I don't think you understand what I am trying to say here. 1 guy throwing away 1 letter every 2 WEEKS is not a problem. NRA spending the money on thousands letters when they could be making better use of it is what I am trying to highlight. With the exception of NRA members procreating, NRA is not gaining membership. In a world as anti-liberty and anti-gun as this one is, that is also a problem. The majority of the folks at the NRA meeting I went to have another NGO in common - the AARP. I guess I am just off in right field here wanting the NRA to grow. I will go away and not bother you old fellas anymore.
Throwing a letter away every couple months is NOT a problem.
"You play directly into the hands
of the Marxist/Anarchists in the Democrat party,
who would be more the happy to take away the guns from the citizens."

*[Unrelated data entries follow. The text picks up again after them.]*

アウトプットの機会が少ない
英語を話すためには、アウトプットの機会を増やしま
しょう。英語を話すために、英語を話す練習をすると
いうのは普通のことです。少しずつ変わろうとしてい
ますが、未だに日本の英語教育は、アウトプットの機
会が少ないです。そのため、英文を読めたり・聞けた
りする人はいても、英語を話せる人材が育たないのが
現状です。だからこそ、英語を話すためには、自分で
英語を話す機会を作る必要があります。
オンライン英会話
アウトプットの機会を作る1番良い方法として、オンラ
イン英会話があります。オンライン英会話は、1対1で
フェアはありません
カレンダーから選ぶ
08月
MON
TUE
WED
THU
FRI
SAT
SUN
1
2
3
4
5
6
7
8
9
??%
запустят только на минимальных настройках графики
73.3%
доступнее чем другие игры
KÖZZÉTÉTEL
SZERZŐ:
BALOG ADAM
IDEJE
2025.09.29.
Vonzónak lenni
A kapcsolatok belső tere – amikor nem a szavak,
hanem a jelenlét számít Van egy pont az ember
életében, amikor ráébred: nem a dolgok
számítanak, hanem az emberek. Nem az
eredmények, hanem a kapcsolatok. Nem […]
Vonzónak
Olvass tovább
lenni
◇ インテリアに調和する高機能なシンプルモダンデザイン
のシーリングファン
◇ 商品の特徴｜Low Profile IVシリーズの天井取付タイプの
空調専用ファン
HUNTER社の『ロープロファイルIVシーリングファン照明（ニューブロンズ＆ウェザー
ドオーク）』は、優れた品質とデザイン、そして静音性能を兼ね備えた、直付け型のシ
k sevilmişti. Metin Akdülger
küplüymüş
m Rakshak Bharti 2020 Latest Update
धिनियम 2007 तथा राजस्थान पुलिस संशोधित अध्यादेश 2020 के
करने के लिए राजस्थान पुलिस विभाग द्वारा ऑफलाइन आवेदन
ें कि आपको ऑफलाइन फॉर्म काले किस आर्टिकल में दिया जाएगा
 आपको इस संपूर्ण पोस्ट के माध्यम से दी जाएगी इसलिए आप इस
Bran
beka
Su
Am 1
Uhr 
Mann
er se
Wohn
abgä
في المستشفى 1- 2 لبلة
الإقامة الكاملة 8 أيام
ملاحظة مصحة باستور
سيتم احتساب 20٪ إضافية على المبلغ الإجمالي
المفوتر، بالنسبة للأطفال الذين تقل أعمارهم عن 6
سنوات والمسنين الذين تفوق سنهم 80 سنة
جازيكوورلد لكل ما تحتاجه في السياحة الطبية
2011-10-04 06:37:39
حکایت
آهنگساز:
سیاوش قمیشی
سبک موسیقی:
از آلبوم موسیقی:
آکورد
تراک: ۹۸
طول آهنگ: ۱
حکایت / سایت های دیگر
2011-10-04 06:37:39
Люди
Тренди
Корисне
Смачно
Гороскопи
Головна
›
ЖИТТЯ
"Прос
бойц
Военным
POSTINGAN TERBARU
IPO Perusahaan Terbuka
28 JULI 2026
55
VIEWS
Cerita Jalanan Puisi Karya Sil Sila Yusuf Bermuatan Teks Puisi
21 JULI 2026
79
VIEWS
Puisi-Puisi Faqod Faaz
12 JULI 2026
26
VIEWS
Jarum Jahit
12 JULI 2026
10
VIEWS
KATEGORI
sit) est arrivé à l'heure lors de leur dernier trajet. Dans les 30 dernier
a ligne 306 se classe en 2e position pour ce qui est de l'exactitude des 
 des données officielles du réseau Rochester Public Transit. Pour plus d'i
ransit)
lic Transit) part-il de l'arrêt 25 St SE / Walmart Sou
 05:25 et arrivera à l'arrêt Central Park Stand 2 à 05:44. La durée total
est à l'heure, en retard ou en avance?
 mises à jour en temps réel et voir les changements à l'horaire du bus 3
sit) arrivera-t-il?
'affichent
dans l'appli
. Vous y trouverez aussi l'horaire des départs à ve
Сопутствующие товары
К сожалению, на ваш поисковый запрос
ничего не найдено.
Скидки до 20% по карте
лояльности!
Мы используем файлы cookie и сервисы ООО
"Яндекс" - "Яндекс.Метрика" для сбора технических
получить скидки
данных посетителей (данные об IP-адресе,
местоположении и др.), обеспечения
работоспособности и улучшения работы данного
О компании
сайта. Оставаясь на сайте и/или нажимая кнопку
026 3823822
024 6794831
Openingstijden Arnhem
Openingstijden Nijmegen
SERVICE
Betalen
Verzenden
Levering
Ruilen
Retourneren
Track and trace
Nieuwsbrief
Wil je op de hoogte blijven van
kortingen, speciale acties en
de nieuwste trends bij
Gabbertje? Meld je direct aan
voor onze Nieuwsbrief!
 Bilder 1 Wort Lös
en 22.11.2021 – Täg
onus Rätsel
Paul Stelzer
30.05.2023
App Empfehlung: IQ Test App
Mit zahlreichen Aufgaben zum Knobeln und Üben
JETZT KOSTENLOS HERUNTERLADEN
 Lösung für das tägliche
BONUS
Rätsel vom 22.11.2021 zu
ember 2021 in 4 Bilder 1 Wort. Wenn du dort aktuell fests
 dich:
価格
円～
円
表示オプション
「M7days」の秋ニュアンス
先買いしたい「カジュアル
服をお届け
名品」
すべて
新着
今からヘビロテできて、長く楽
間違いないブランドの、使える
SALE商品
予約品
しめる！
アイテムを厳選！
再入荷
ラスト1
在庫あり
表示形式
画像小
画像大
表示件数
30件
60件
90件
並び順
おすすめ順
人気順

Let 'em try! We've got'em, they don't!
All he had to do is post the no solicitation phone number if it was such a "problem". He also could have included the website for emails if he was so inclined.
That would have been a positive response. He didn't. He's not the only one who complains about the mailings but it's usually a disgruntled so-called "member" who uses it as an excuse to do nothing.
Sorry, I don't have the patience for these people. We're still in the ballot and soap box political fight. I seriously doubt any gun owner who complains of a letter once in awhile would be able to watch my back if the real bad stuff happens.
I'm putting this in prospective. I heard of one guy who didn't want to join the NRA again because they never shipped his crappy plastic "bullet" keychain.
If 74 million gun owners have this type of crybaby attitude, I don't want them in the NRA. I wouldn't want them to destroy my votes for the Board of Directors.